Modes and how they are designated on the camera vary from model to model. Modes that give you the most control, available only on more advanced cameras, are usually indicated with letters. Those that are fully automatic, often called scene modes, are indicated with icons like those shown here on this Canon mode dial.
Click to explore how apertures and shutter speeds relate.
On some cameras you select exposure modes
using buttons or a menu.
Digital cameras have various ways of controlling the aperture and shutter speed. All modes give equally good results in the vast majority of photographic situations. However, when you photograph in specific kinds of situations, each of these exposure modes may have certain advantages. Here are modes you may want to look for although it can be complicated by the way camera companies use different names for the same things.
- Automatic mode sets the shutter speed and aperture without your intervention. This mode allows you to shoot without paying attention to settings so you can concentrate on composition and focus.
- Scene modes, which go by a variety of names (Nikon calls them Multi auto programmed modes), have preselected settings for specific situations such as landscapes, portraits, night portraits, sports, and close-up photography. On some cameras the number of these settings has gotten a bit out of hand since there are so many you have to select them from a menu.
- Programmed mode is just like full auto in that it sets the aperture and shutter speed for you so you can concentrate on composition and action. When in this mode, many cameras have a mode that lets you select from a series of paired aperture and shutter speed combinations that yield the same exposure as that recommended by the camera but which give you control over depth of field and motion.
- Shutter-priority mode lets you choose the shutter speed you need to freeze or deliberately blur camera or subject movement and the camera automatically sets the aperture to give you a good exposure. You select this mode when the portrayal of motion is most important. For example, when photographing action scenes, such as those encountered by wildlife photographers, sports photographers, and photojournalists, shutter-priority mode might be best.
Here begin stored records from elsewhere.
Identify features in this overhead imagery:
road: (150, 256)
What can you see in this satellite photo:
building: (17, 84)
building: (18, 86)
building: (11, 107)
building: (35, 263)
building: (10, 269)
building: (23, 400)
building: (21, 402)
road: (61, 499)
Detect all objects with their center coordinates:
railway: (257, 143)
It lets you be sure your shutter speed is fast enough to freeze the action or slow enough to blur it.
- Aperture-priority mode lets you select the aperture needed to obtain the depth of field you want and the exposure system automatically sets the shutter speed to give you a good exposure. You select this mode whenever depth of field is most important. To be sure everything is sharp, as in a landscape, select a small aperture. The same holds true for close-up photography where depth of field is a major concern. To throw the background out of focus so it's less distracting in a portrait, select a large aperture.
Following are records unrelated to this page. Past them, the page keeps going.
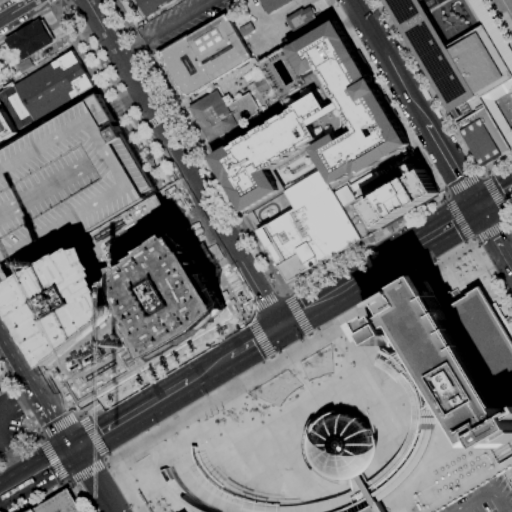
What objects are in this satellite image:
road: (53, 1)
road: (62, 1)
road: (55, 3)
building: (272, 4)
building: (149, 5)
building: (149, 5)
building: (272, 5)
park: (507, 5)
road: (20, 7)
road: (281, 13)
road: (4, 17)
road: (30, 19)
building: (300, 19)
building: (301, 19)
road: (164, 29)
building: (246, 29)
building: (29, 39)
building: (29, 40)
building: (205, 55)
building: (206, 56)
building: (24, 65)
building: (462, 65)
building: (463, 76)
building: (53, 85)
building: (263, 85)
road: (429, 86)
building: (45, 91)
road: (385, 98)
road: (415, 103)
building: (18, 105)
building: (276, 108)
building: (220, 112)
building: (221, 114)
building: (315, 123)
building: (314, 124)
building: (5, 127)
building: (6, 128)
road: (189, 140)
road: (198, 144)
road: (173, 148)
road: (157, 156)
road: (496, 162)
road: (180, 163)
road: (480, 174)
building: (66, 185)
road: (463, 186)
parking lot: (66, 188)
building: (66, 188)
road: (445, 196)
road: (494, 197)
building: (401, 198)
road: (494, 198)
traffic signals: (477, 208)
building: (336, 217)
building: (360, 217)
road: (457, 218)
road: (511, 220)
road: (508, 221)
road: (511, 222)
building: (309, 227)
road: (489, 230)
road: (428, 236)
road: (494, 236)
road: (472, 240)
road: (363, 243)
road: (508, 251)
road: (492, 276)
road: (279, 292)
road: (284, 293)
road: (329, 296)
building: (173, 297)
road: (264, 300)
building: (67, 304)
road: (240, 307)
road: (247, 308)
road: (297, 313)
road: (244, 314)
traffic signals: (280, 326)
road: (259, 335)
road: (310, 336)
road: (4, 337)
railway: (256, 340)
road: (361, 340)
road: (254, 341)
road: (12, 342)
railway: (256, 342)
road: (290, 351)
road: (272, 358)
building: (454, 359)
building: (454, 359)
fountain: (316, 363)
road: (208, 368)
road: (392, 370)
fountain: (274, 388)
road: (32, 397)
road: (50, 406)
flagpole: (223, 411)
road: (131, 414)
flagpole: (217, 414)
road: (318, 414)
road: (79, 415)
flagpole: (212, 417)
road: (32, 418)
flagpole: (206, 421)
building: (401, 423)
road: (59, 427)
road: (6, 428)
road: (93, 436)
road: (38, 437)
building: (408, 442)
building: (343, 447)
building: (343, 447)
traffic signals: (76, 448)
building: (340, 448)
road: (409, 448)
road: (503, 451)
road: (53, 459)
road: (106, 459)
road: (16, 468)
road: (85, 470)
road: (38, 471)
road: (94, 480)
road: (68, 483)
road: (466, 485)
road: (123, 486)
road: (364, 487)
road: (360, 489)
road: (385, 489)
road: (58, 490)
building: (241, 492)
road: (81, 495)
road: (485, 495)
parking lot: (484, 498)
building: (338, 502)
building: (338, 502)
building: (59, 503)
building: (61, 505)
building: (32, 510)
building: (372, 510)
road: (261, 512)
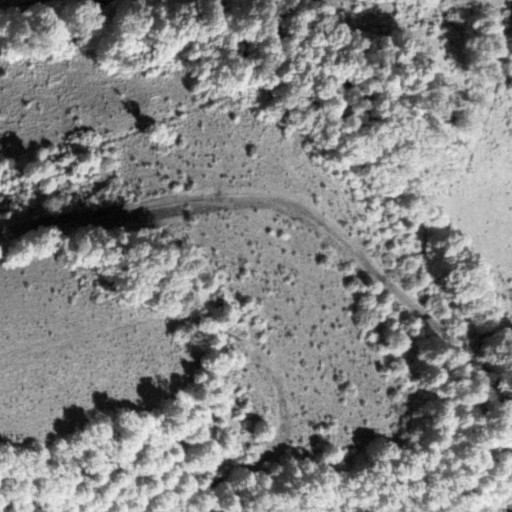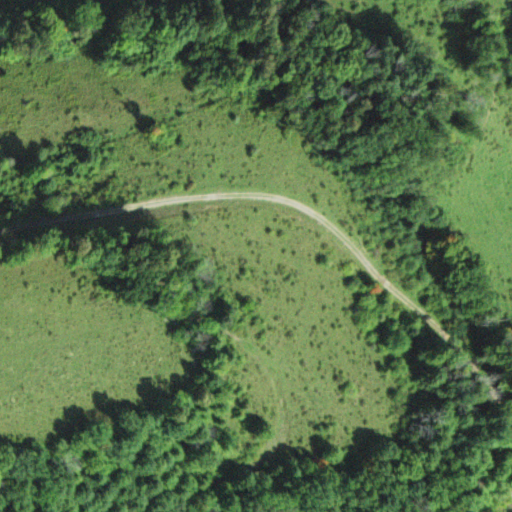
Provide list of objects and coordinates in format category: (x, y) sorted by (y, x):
road: (296, 204)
- Manual mode lets you select both the shutter speed and the aperture. You normally use this mode only when the other modes can't give you the results you want. Some cameras have a bulb setting in this mode that lets you capture time exposures such as light trails at night. In this mode the shutter remains open as long as you hold down the shutter button. If it's open for more than 1 second, noise in the form of randomly-spaced, brightly-colored pixels may appear in the photograph. To reduce noise at slow shutter speeds, turn on noise reduction if the camera has it.
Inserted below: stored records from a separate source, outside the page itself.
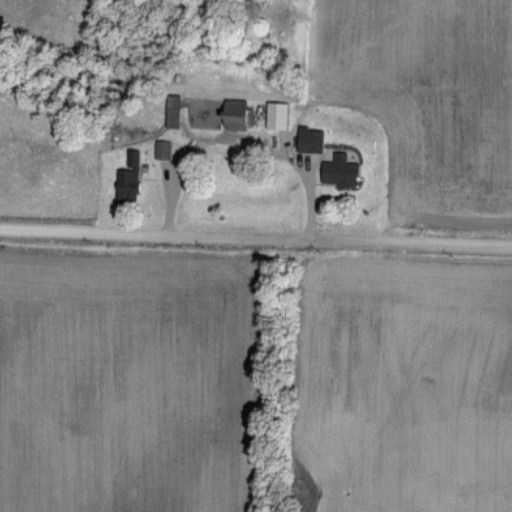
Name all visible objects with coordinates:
building: (236, 114)
building: (278, 116)
building: (311, 139)
building: (342, 172)
road: (256, 237)
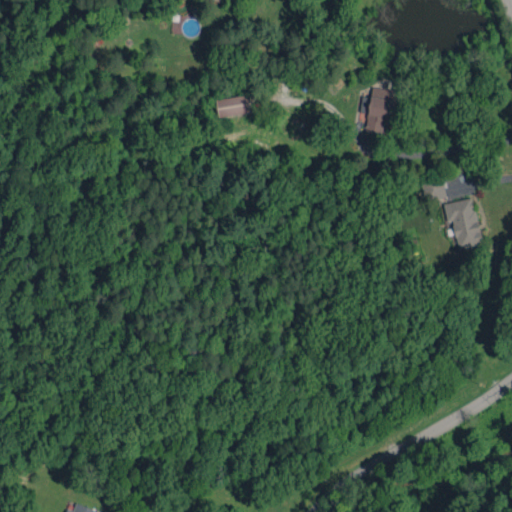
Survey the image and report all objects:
building: (233, 105)
building: (379, 109)
road: (433, 151)
road: (482, 181)
building: (462, 221)
road: (511, 311)
building: (81, 509)
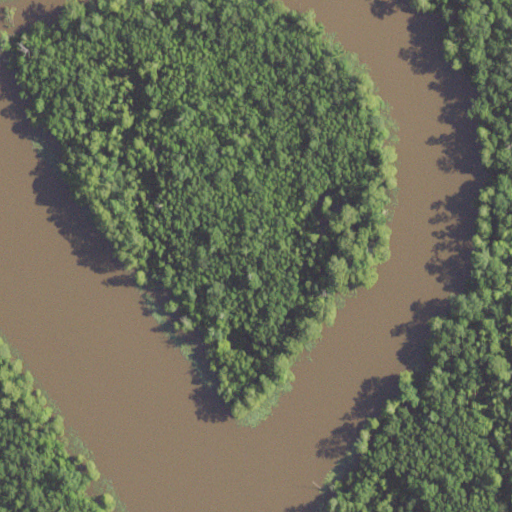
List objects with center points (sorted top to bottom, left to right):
river: (102, 360)
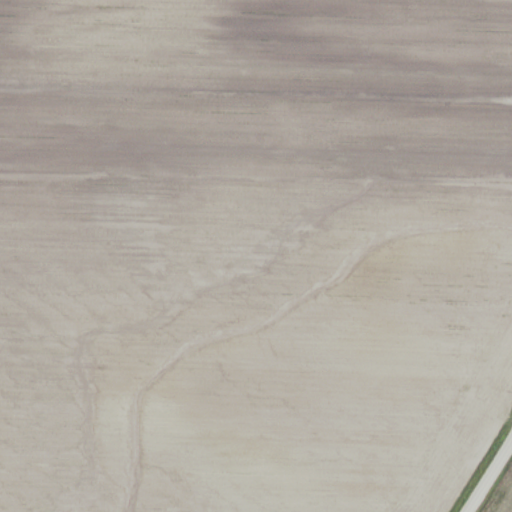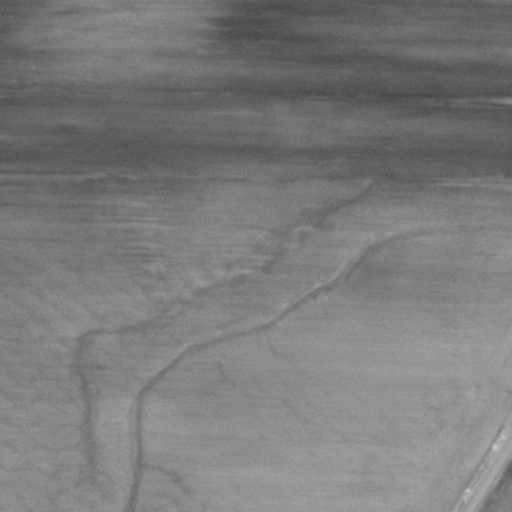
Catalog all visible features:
road: (487, 472)
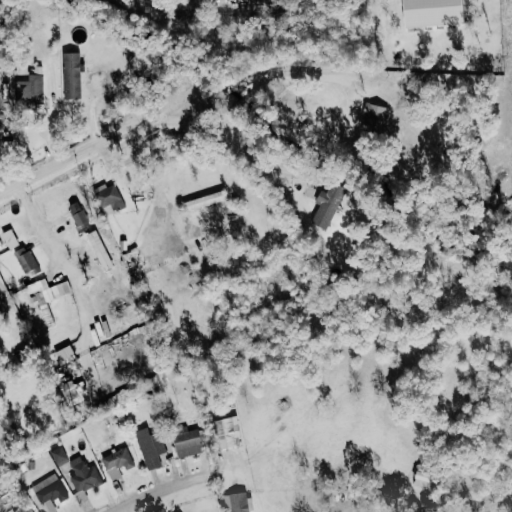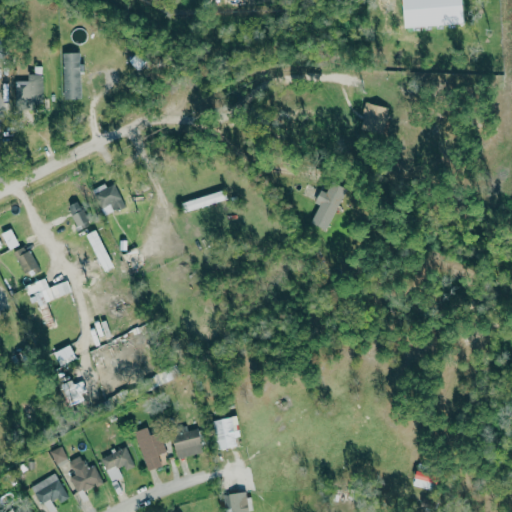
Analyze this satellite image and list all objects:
building: (433, 13)
building: (31, 89)
road: (245, 96)
building: (375, 115)
road: (74, 152)
road: (252, 161)
road: (151, 186)
building: (103, 198)
building: (203, 201)
building: (327, 205)
building: (77, 215)
building: (9, 239)
building: (99, 250)
building: (25, 260)
road: (69, 269)
building: (46, 305)
building: (64, 354)
building: (224, 433)
building: (186, 441)
building: (150, 448)
building: (58, 455)
building: (116, 463)
building: (83, 475)
building: (425, 477)
road: (163, 490)
building: (50, 491)
building: (236, 501)
building: (22, 509)
road: (128, 509)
- Custom settings mode on high-end cameras lets you store personal settings. If you use the same settings over and over again it may be worthwhile saving them for future use. Some cameras let you save one or more sets and then instantly access them at any time just by turning a mode dial. Storing your own settings is as simple as setting the camera the way you want it and then selecting the menu's command that assigns them to the custom setting.